BEGIN Extract

Court Opinion

ID: 6026248
Source: CourtListenerOpinion
Date Created: 2022-01-13 12:22:11.506806+00
Date Added: 2024-06-11T08:51:02.043854
License: Public Domain

—Order, Supreme Court, New York County (Alice Schlesinger, J.), entered on or about March 7, 1997, inter alia, denying plaintiffs’ motion for summary judgment directing the partition and sale of the subject property, unanimously affirmed, without costs.
*134The parties’ “so ordered” stipulation of settlement resolved the disputes alleged in the original complaint for partition, and, as such, is tantamount to an agreement not to seek partition based on those same allegations (see, Ostrager v Alpert, 177 AD2d 287). Accordingly, since plaintiffs have failed to present any ground that would warrant setting aside the stipulation of settlement (see, Hallock v State of New York, 64 NY2d 224, 230; 1420 Concourse Corp. v Cruz, 135 AD2d 371, 372, appeal dismissed 73 NY2d 868), their motion for summary judgment, seeking partition of the subject property upon the same allegations as had been made in the original action for partition, was properly denied. Plaintiff John Kane’s claim that the term of the lease countenanced pursuant to the stipulation constitutes an unreasonable restraint on alienation of property, and is a ground for vacating the stipulation, is without merit. Apart from the circumstance that he and his mother negotiated the lease term, the lease term itself is not unreasonable (Ostrager v Alpert, supra). Nothing in this decision is intended to preclude a partition action by any party in the future on grounds other than those alleged in the present complaint. Concur — Rosenberger, J. P., Ellerin, Nardelli and Wallach, JJ.

END Extract

# Questions
- A) Rewrite the court opinion from the words "Court Opinion" through "affirmed, without costs.", replacing "subject property" with "disputed property".
- B) According to the court opinion, which justice's order from Supreme Court, New York County was affirmed?

BEGIN Available data

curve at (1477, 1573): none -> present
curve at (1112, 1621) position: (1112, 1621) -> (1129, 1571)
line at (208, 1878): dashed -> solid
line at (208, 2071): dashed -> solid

END Available data

# Solutions per task
- A)
Court Opinion

ID: 6026248
Source: CourtListenerOpinion
Date Created: 2022-01-13 12:22:11.506806+00
Date Added: 2024-06-11T08:51:02.043854
License: Public Domain

—Order, Supreme Court, New York County (Alice Schlesinger, J.), entered on or about March 7, 1997, inter alia, denying plaintiffs’ motion for summary judgment directing the partition and sale of the disputed property, unanimously affirmed, without costs.

- B) Alice Schlesinger, J.